Segundo Lívia, o crescimento da audiência ocorreu quando ela passou a produzir conteúdos mais práticos e educativos, explicando dúvidas frequentes dos pacientes de forma simples e acessível.
“Acredito que as pessoas se identificaram com uma comunicação mais real, acessível e, ao mesmo tempo, baseada em conhecimento técnico”, destaca.
Ela admite que não imaginava alcançar tamanha repercussão em tão pouco tempo, mas entende que a procura por informações seguras contribuiu diretamente para o crescimento do perfil.
“Apesar de não ter sido algo planejado, vejo essa repercussão com muita responsabilidade.”

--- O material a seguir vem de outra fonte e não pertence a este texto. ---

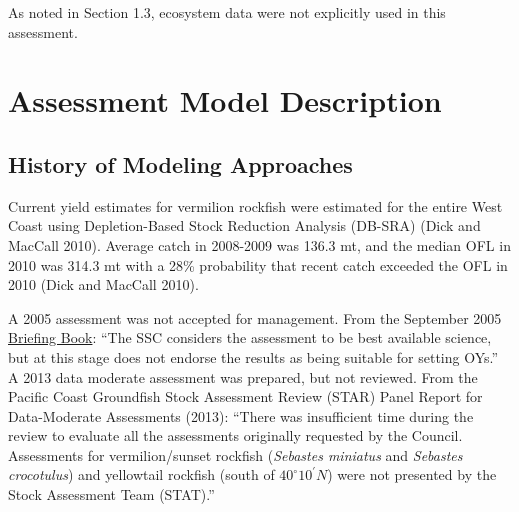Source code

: \documentclass[11pt,
  english,
]{article}
\begin{document}
\leavevmode\tagmcend\tagstructend

As noted in Section 1.3, ecosystem data were not explicitly used in this assessment.


\hypertarget{assessment-model-description}{%
\section{Assessment Model Description}\label{assessment-model-description}}

\leavevmode\tagmcend\tagstructend


\hypertarget{history-of-modeling-approaches}{%
\subsection{History of Modeling Approaches}\label{history-of-modeling-approaches}}

\leavevmode\tagmcend\tagstructend

Current yield estimates for vermilion rockfish were estimated for the entire West Coast using Depletion-Based Stock Reduction Analysis (DB-SRA) {(Dick and MacCall 2010)\leavevmode\tagmcend\tagstructend}. Average catch in 2008-2009 was 136.3 mt, and the median OFL in 2010 was 314.3 mt with a 28\% probability that recent catch exceeded the OFL in 2010 {(Dick and MacCall 2010)\leavevmode\tagmcend\tagstructend}.

A 2005 assessment was not accepted for management. From the September 2005 {\href{https://www.pcouncil.org/documents/2005/09/f-groundfish-management-september-2005.pdf/}{Briefing Book}\leavevmode\tagmcend\tagstructend}: ``The SSC considers the assessment to be best available science, but at this stage does not endorse the results as being suitable for setting OYs.'' A 2013 data moderate assessment was prepared, but not reviewed. From the Pacific Coast Groundfish Stock Assessment Review (STAR) Panel Report for Data-Moderate Assessments (2013): ``There was insufficient time during the review to evaluate all the assessments originally requested by the Council. Assessments for vermilion/sunset rockfish (\emph{Sebastes miniatus} and \emph{Sebastes crocotulus}) and yellowtail rockfish (south of $40^\circ 10^\prime N$) were not presented by the Stock Assessment Team (STAT).''
\end{document}
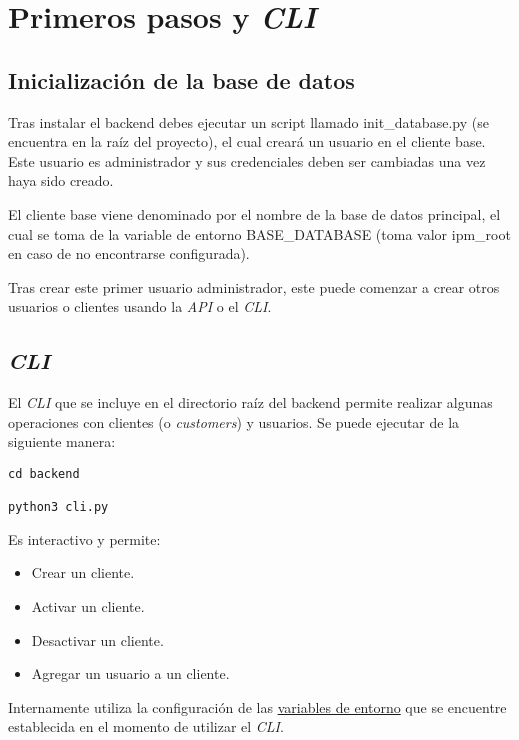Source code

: \chapter{Primeros pasos y \textit{CLI}}

\section{Inicialización de la base de datos}
Tras instalar el backend debes ejecutar un script llamado \textsf{init\_database.py} (se encuentra en la raíz del proyecto), el cual creará un usuario en el cliente base. Este usuario es administrador y sus credenciales deben ser cambiadas una vez haya sido creado.

El cliente base viene denominado por el nombre de la base de datos principal, el cual se toma de la variable de entorno \textsf{BASE\_DATABASE} (toma valor \textsf{ipm\_root} en caso de no encontrarse configurada).

Tras crear este primer usuario administrador, este puede comenzar a crear otros usuarios o clientes usando la \textit{API} o el \textit{CLI}.

\section{\textit{CLI}}

El \textit{CLI} que se incluye en el directorio raíz del backend permite realizar algunas operaciones con clientes (o \textit{customers}) y usuarios. Se puede ejecutar de la siguiente manera:

\begin{lstlisting}
cd backend

python3 cli.py
\end{lstlisting}

Es interactivo y permite:

\begin{itemize}
	\item Crear un cliente.
	\item Activar un cliente.
	\item Desactivar un cliente.
	\item Agregar un usuario a un cliente.
\end{itemize}

Internamente utiliza la configuración de las \hyperref[sec:variables]{variables de entorno} que se encuentre establecida en el momento de utilizar el \textit{CLI}.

O conteúdo de maior alcance produzido por Lívia foi um vídeo explicando o fracionamento correto do Mounjaro utilizando seringa de insulina, tema que gera dúvidas frequentes entre os usuários da medicação.
A enfermeira percebeu que muitas pessoas confundiam mililitros e unidades da seringa, aumentando o risco de erros durante a aplicação.
“Recebia diariamente diversas dúvidas de pessoas que não entendiam essa diferença e tinham insegurança na hora de utilizar o medicamento.”
O vídeo, que ensina de forma prática como realizar o cálculo correto conforme a concentração da medicação, ultrapassou a marca de 1,3 milhão de visualizações. Outros conteúdos semelhantes também alcançaram números expressivos, chegando a mais de 700 mil visualizações.
“Mais importante do que os números é saber que estou contribuindo para que as pessoas utilizem a medicação de forma mais segura.”
Durante seu trabalho nas redes sociais, Lívia identificou diversos erros recorrentes relacionados ao uso inadequado do Mounjaro, entre eles:
- Uso de doses incorretas;
- Confusão com as unidades da seringa;
- Aplicação inadequada;
- Falta de progressão correta das doses;
- Alimentação inadequada e ausência de atividade física;
- Uso sem prescrição médica;
- Armazenamento incorreto da medicação.
A enfermeira alerta que a automedicação pode provocar efeitos colaterais importantes, como náuseas intensas, vômitos, diarreia e até episódios de hipoglicemia.
Ela também reforça que o medicamento não é indicado para qualquer pessoa.
“O Mounjaro deve ser utilizado somente após avaliação médica. Existem contraindicações importantes, como gestantes, pessoas com histórico de câncer medular de tireoide e pacientes com neoplasia endócrina múltipla tipo 2.”
Para Lívia, o acompanhamento profissional é indispensável para garantir segurança e eficácia no tratamento, permitindo ajustes de dose, monitoramento de efeitos colaterais e preservação da massa muscular.
Ela também chama atenção para alguns dos principais mitos disseminados nas redes sociais:
- “É só aplicar e emagrecer”;
- “Quanto maior a dose, melhor o resultado”;
- “Pode usar sem acompanhamento”;
- “Não existem efeitos colaterais”.
Segundo a enfermeira, essas falsas informações criam uma sensação perigosa de segurança e incentivam práticas inadequadas.
Mesmo conciliando mais de um vínculo profissional na enfermagem, Lívia faz questão de responder dúvidas enviadas por seguidores e manter uma relação próxima com seu público.
“Não é apenas sobre conteúdo. É sobre conexão, cuidado e responsabilidade com quem confia no meu trabalho.”
Para ela, as redes sociais possuem enorme potencial para promover educação em saúde, desde que utilizadas com ética, responsabilidade e compromisso científico.
“Quando usadas de forma responsável, elas se tornam um espaço de aprendizado, conscientização e transformação positiva na vida das pessoas.”